*提示された文章*:
.....

もののけ姫の蝦夷(エミシ)一族とは何者なのか?

『もののけ姫』に登場するアシタカが属するエミシ(蝦夷)とは、「大和政権とその支配下に入った稲作農耕民から追われて本州北部の山中に隠れ住んだ、焼畑・狩猟・採集・工芸を生業とする原日本人の残党」として宮崎駿監督が解釈した民族です。

映画の設定では、アシタカは「北の地の果てに隠れ住むエミシ一族の長となるべくして育てられてきた」人物として描かれています。村の古老が「ヤマトとの戦いに敗れ、この地に潜んでから五百有余年…だが、我が一族の血も衰えた」と語っているように、大和朝廷に敗れてから500年以上が経過し、一族は衰退の危機に直面していました。

歴史的なエミシ(蝦夷)とのつながり

宮崎駿監督は、アシタカを8世紀末から9世紀初頭にかけて現在の岩手県で活躍したエミシの族長・アテルイの部族の末裔であると設定しています。エミシとは、かつて日本で大和政権と呼ばれる朝廷が中央権力を握っていた時代に、今の東北地方に暮らしていた人々のことをいいます。

項目 詳細
時代背景 平安時代初期(8-9世紀)の蝦夷征討後
地理的位置 東北地方の山間部(現在の青森~岩手県付近)
生業 狩猟、採集、焼畑農業、工芸
文化的特徴 縄文文化の継承、自然崇拝、岩石信仰

エミシの村の地理的ロケーションと文化

白神山地との関連性

映画「もののけ姫」のスタッフは、アシタカが住むエミシの村を描くために青森県から秋田県にまたがる世界遺産、白神山地を取材しています。世界最大級のブナの原生林が広がり、多様な動植物が命を謳歌する白神山地について、ジブリは『もののけ姫』の制作時に”大いに参考にした”と公表しています。

アシタカのモデルとなったエミシの故郷は青森の下北半島とされている一方で、蝦夷(エミシ)は東北を表しますとされており、東北地方全体がその舞台として想定されています。

縄文文化の継承者として

エミシの村に登場する物見やぐらは、三内丸山遺跡などで出土され、再現までされているものと似たように設計されています。これは蝦夷一族が東北地方にあり、縄文時代の文化を受け継いでいるんだよということを暗に示しています。

アシタカの住む村の長老であり、巫女でもあるヒイ様の後ろにある土器は、縄文の模様ととてもよく似ています。そしてヒイ様の夜の集まりに一族の重要人物たちが集うこのシーンでは、岩の前に祭壇が置かれており、岩石信仰が見て取れます。

.....

*提供された記録*:
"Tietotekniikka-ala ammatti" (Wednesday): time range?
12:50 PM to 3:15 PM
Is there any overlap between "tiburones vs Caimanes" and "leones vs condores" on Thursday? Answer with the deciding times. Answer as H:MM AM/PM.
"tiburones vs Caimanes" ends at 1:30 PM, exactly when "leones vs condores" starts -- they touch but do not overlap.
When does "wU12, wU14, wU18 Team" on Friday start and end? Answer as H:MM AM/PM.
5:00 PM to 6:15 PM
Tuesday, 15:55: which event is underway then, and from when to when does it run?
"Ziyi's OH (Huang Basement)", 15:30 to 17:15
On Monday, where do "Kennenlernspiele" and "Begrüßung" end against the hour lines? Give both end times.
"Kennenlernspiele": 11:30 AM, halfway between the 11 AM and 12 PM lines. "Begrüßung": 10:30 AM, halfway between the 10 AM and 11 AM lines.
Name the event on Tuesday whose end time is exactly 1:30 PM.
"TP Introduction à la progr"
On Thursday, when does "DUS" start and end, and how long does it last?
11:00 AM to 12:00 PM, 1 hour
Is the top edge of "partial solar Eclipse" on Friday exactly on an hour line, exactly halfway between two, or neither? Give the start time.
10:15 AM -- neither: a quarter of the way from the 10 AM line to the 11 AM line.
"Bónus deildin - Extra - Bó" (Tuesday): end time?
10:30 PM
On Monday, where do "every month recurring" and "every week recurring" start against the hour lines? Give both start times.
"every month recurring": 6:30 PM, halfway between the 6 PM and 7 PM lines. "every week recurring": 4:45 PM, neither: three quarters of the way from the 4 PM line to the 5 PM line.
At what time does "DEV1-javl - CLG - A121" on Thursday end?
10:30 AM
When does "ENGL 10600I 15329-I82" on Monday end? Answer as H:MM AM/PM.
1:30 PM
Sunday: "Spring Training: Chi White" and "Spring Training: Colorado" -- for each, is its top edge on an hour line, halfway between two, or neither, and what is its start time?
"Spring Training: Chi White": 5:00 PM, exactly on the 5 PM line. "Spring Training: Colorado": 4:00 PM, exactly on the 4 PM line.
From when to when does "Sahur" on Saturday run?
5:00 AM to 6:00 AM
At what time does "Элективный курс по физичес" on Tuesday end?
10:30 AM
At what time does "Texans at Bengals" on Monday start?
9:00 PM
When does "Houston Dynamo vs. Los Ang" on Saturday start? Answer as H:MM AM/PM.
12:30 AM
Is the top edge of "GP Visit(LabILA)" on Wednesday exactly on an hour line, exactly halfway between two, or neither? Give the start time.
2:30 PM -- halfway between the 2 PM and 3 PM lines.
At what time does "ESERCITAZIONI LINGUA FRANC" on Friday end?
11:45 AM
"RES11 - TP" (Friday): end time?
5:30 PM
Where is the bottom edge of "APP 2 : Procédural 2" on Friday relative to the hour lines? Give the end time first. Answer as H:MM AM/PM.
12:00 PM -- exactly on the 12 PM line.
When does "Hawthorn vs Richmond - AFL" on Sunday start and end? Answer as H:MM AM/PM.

.....

*取り組む課題*:
1. 提示された文章によると、エミシの村の物見やぐらが三内丸山遺跡などで出土したものに似せて設計されているのは、何を示すためですか。1〜3文で説明してください。
2. 提示された文章では、エミシの村を描くためにスタッフが取材した世界遺産はどこですか。
記録はこの作業にはまったく関わりません。

*課題ごとの解答*:
1. 蝦夷一族が東北地方に住み、縄文時代の文化を受け継いでいることを、それとなく示すためです。

2. 青森県から秋田県にまたがる白神山地です。